§ TEXTO DEL DOCUMENTO:
Obedezcan con la mente y con el corazón, luego con las acciones. ¡Ámense unos a otros! Sean recogidas. ¡El punto estratégico es la pureza! ¡Quien la pierda, está perdido! Quien la salva, está salvo (Correspondencia, 1927).
Quiero que me escriban cada vez que surja algo especial. Las cartas de ustedes son como la voz argentina [clara y límpida...] de hijos queridos, que siempre despiertan en mí todos los sentimientos y deseos que tengo por ustedes y por la santificación de ustedes (Correspondencia, 1927).
La confesión: abre el cielo, cierra el infierno, restituye los méritos perdidos por la culpa y restaura la paz del corazón (Donec formetur Christus in vobis, pp. 269-270).

§ MATERIAL PROPORCIONADO:
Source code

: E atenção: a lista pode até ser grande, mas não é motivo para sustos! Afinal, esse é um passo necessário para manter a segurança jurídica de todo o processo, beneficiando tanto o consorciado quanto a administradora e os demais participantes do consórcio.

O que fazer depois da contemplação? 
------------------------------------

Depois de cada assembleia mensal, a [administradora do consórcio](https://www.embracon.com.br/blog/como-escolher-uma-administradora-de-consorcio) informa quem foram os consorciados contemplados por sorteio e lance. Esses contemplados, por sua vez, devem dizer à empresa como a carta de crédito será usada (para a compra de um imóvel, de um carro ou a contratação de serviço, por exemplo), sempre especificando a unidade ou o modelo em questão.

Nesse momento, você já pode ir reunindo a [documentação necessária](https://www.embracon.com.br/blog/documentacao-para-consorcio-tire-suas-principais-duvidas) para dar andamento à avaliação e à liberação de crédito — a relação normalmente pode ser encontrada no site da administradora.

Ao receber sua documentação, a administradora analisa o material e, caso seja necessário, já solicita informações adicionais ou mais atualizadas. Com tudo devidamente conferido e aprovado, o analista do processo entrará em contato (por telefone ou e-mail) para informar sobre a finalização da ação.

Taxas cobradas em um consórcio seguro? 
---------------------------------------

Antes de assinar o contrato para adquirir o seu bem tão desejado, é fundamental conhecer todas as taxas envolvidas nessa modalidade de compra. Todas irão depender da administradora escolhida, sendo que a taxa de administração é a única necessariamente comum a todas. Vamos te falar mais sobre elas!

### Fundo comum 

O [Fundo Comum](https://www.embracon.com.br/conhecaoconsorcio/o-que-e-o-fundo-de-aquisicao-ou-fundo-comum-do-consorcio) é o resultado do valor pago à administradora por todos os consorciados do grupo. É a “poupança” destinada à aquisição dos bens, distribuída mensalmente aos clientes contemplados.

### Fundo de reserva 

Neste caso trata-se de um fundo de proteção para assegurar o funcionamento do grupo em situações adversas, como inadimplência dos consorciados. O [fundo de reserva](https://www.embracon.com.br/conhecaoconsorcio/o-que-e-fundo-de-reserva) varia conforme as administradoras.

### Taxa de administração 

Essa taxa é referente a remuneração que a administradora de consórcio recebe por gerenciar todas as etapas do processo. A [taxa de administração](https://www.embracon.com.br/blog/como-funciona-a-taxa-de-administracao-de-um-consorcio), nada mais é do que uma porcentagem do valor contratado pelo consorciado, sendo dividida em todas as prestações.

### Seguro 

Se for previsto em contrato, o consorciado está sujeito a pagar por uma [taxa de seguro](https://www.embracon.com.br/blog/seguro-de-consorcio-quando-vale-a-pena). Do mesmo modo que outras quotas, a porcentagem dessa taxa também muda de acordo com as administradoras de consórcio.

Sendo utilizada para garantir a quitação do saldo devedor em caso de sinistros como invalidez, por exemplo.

§ TAREA ASIGNADA A:
Responde según las citas sobre la vida espiritual:
(i) ¿Qué se señala como "el punto estratégico"?
(ii) ¿Con qué se comparan las cartas de los destinatarios?
(iii) ¿Qué restituye la confesión?
§ TAREA ASIGNADA B: Prolonga las citas sobre la vida espiritual a partir de la última.

§ RESULTADO DEL EJERCICIO A:
(i) La pureza.
(ii) Con la voz argentina, clara y límpida, de hijos queridos.
(iii) Los méritos perdidos por la culpa.

§ RESULTADO DEL EJERCICIO B:
Dios escribió: Los hombres no reciben la carta, sino que la llevan ustedes, para que todos la reciban y si actúan bien como carteros de Dios, estén seguros de que han encontrado el camino al cielo (FSP32*, 535).
¡Gran sacramento! El sacramento del perdón, de la reconciliación, el sacramento que trae la paz, el sacramento que quita nuestros males: lo defectuoso, lo que desagrada al Señor. ¡Gran gracia! (AP 1963, 238).